An iterative validation step where the skill renders the generated Flutter widget, reads the rendered output using AI vision, compares it against the original Figma screenshot, and adjusts the code until the two match. The throwaway test artifacts are deleted once visual parity is confirmed. It is distinct from permanent golden tests, which are an optional regression layer that runs in CI.

Are golden tests and Widgetbook use cases required?

No. Both are optional. Permanent Alchemist golden tests make sense for components that rarely change, such as core buttons or typography scales, because they catch regressions in CI automatically. For components in active iteration, golden tests create noise. Widgetbook use cases are generated only when the project already uses Widgetbook.

Why map Figma tokens to ColorScheme, TextTheme, and AppSpacing instead of hardcoding values?

Theme integration is the highest-leverage step in the workflow. Mapping every value to the project's theme system means light mode, dark mode, and future rebrands work without rework. Hardcoded values produce orphaned widgets that have to be rewritten the next time the design system shifts.

Where does this skill fit in VGV's broader AI engineering stack?

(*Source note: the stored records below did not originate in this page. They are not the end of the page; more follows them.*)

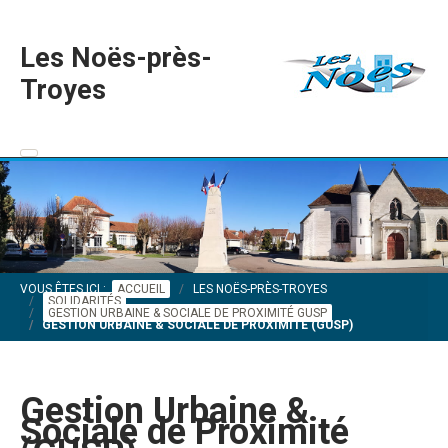
Les Noës-près-
Troyes
VOUS ÊTES ICI :
ACCUEIL
LES NOËS-PRÈS-TROYES
SOLIDARITÉS
GESTION URBAINE & SOCIALE DE PROXIMITÉ GUSP
GESTION URBAINE & SOCIALE DE PROXIMITÉ (GUSP)
Gestion Urbaine &
Sociale de Proximité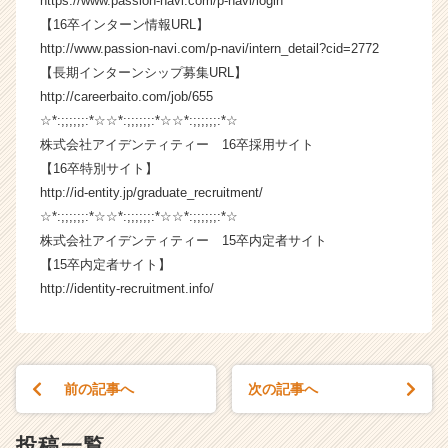
https://www.passion-navi.com/p-navi/login
チ
【16卒インターン情報URL】
ア
http://www.passion-navi.com/p-navi/intern_detail?cid=2772
キ
【長期インターンシップ募集URL】
ャ
リ
http://careerbaito.com/job/655
ア
☆*:;;;;;;:*☆☆*:;;;;;;:*☆☆*:;;;;;;:*☆
（C
株式会社アイデンティティー 16卒採用サイト
h
【16卒特別サイト】
e
http://id-entity.jp/graduate_recruitment/
e
☆*:;;;;;;:*☆☆*:;;;;;;:*☆☆*:;;;;;;:*☆
r
株式会社アイデンティティー 15卒内定者サイト
C
a
【15卒内定者サイト】
r
http://identity-recruitment.info/
e
e
r）
前の記事へ
次の記事へ
投稿一覧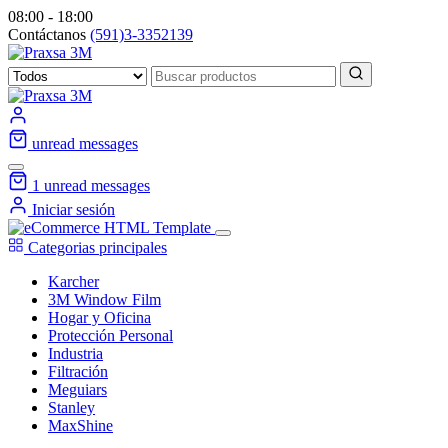
08:00 - 18:00
Contáctanos
(591)3-3352139
unread messages
1
unread messages
Iniciar sesión
Categorias principales
Karcher
3M Window Film
Hogar y Oficina
Protección Personal
Industria
Filtración
Meguiars
Stanley
MaxShine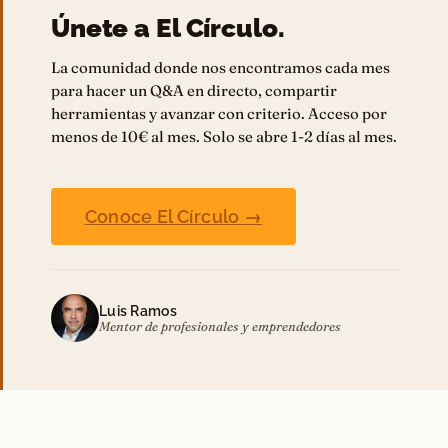
Únete a El Círculo.
La comunidad donde nos encontramos cada mes
para hacer un Q&A en directo, compartir
herramientas y avanzar con criterio. Acceso por
menos de 10€ al mes. Solo se abre 1-2 días al mes.
Conoce El Círculo →
Luis Ramos
Mentor de profesionales y emprendedores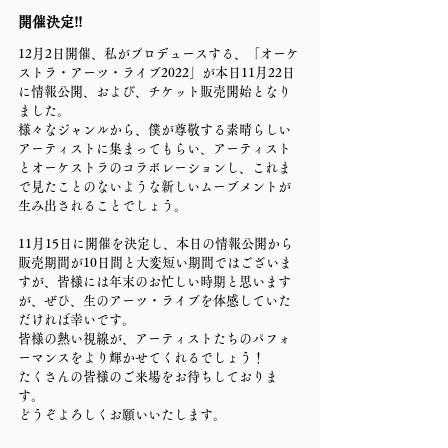
開催決定!!
12月2日開催、私がプロデュースする、「オーケ
ストラ・アーツ・ライブ2022」が本日11月22日
に情報公開、および、チケット販売開始となり
ました。
様々なジャンルから、僕が尊敬する素晴らしい
アーティストに集まってもらい、アーティスト
とオーケストラのコラボレーションし、これま
で見たことのないような新しいムーブメントが
生み出されることでしょう。
11月15日に開催を決定し、本日の情報公開から
販売期間が10日間と大変短い期間ではございま
すが、皆様には年末のお忙しい時期と思います
が、ぜひ、生のアーツ・ライブを体感していた
だければ幸いです。
皆様の熱い視線が、アーティストたちのパフォ
ーマンスをより輝かせてくれるでしょう！
たくさんの皆様のご来場をお待ちしておりま
す。
どうぞよろしくお願いいたします。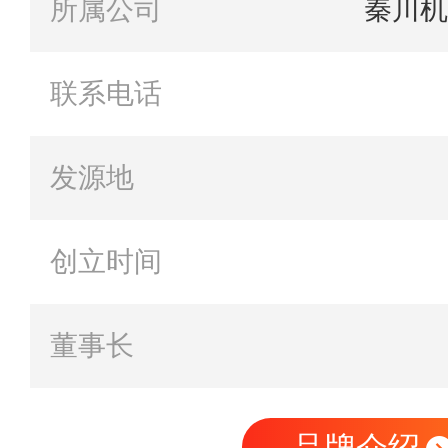
所属公司
秦川机
联系电话
发源地
创立时间
董事长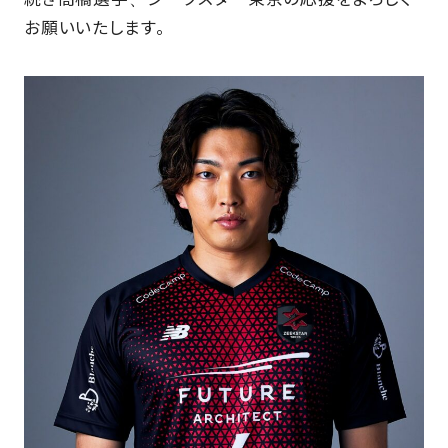
お願いいたします。
SCHOOL
PARTNERS
SHOP
CONTACT
お問い合わせ
CSRのご依頼
スクール体験・入会希望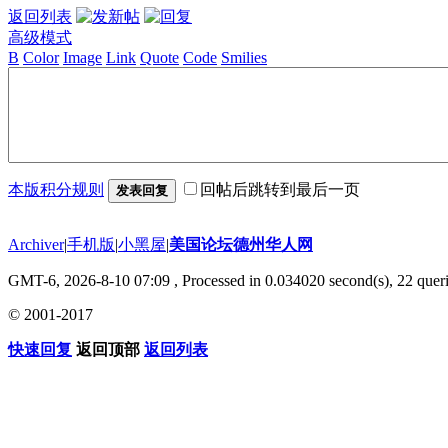
返回列表
高级模式
B
Color
Image
Link
Quote
Code
Smilies
本版积分规则
回帖后跳转到最后一页
发表回复
Archiver
|
手机版
|
小黑屋
|
美国论坛德州华人网
GMT-6, 2026-8-10 07:09
, Processed in 0.034020 second(s), 22 queri
© 2001-2017
快速回复
返回顶部
返回列表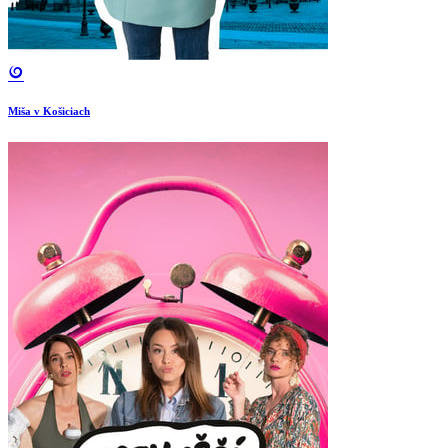
Miša v Košiciach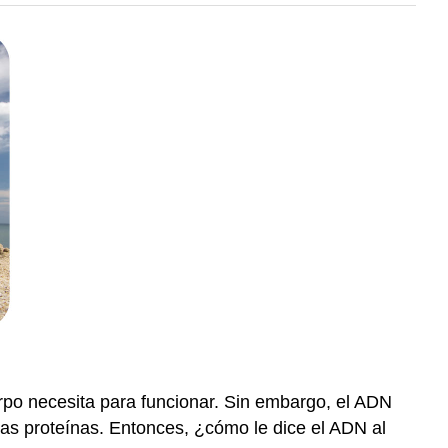
rpo necesita para funcionar. Sin embargo, el ADN
 las proteínas. Entonces, ¿cómo le dice el ADN al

The Figma to Flutter skill is part of VGV Arcana, the enterprise tier that scales VGV's conventions and workflows across organizations. It builds on the open-source VGV AI Flutter Plugin (which encodes production conventions at the code level) and VGV Wingspan (which structures multi-step engineering workflows). Arcana applies the same patterns to native-to-Flutter migrations, codebase assessments, and Figma to code at scale.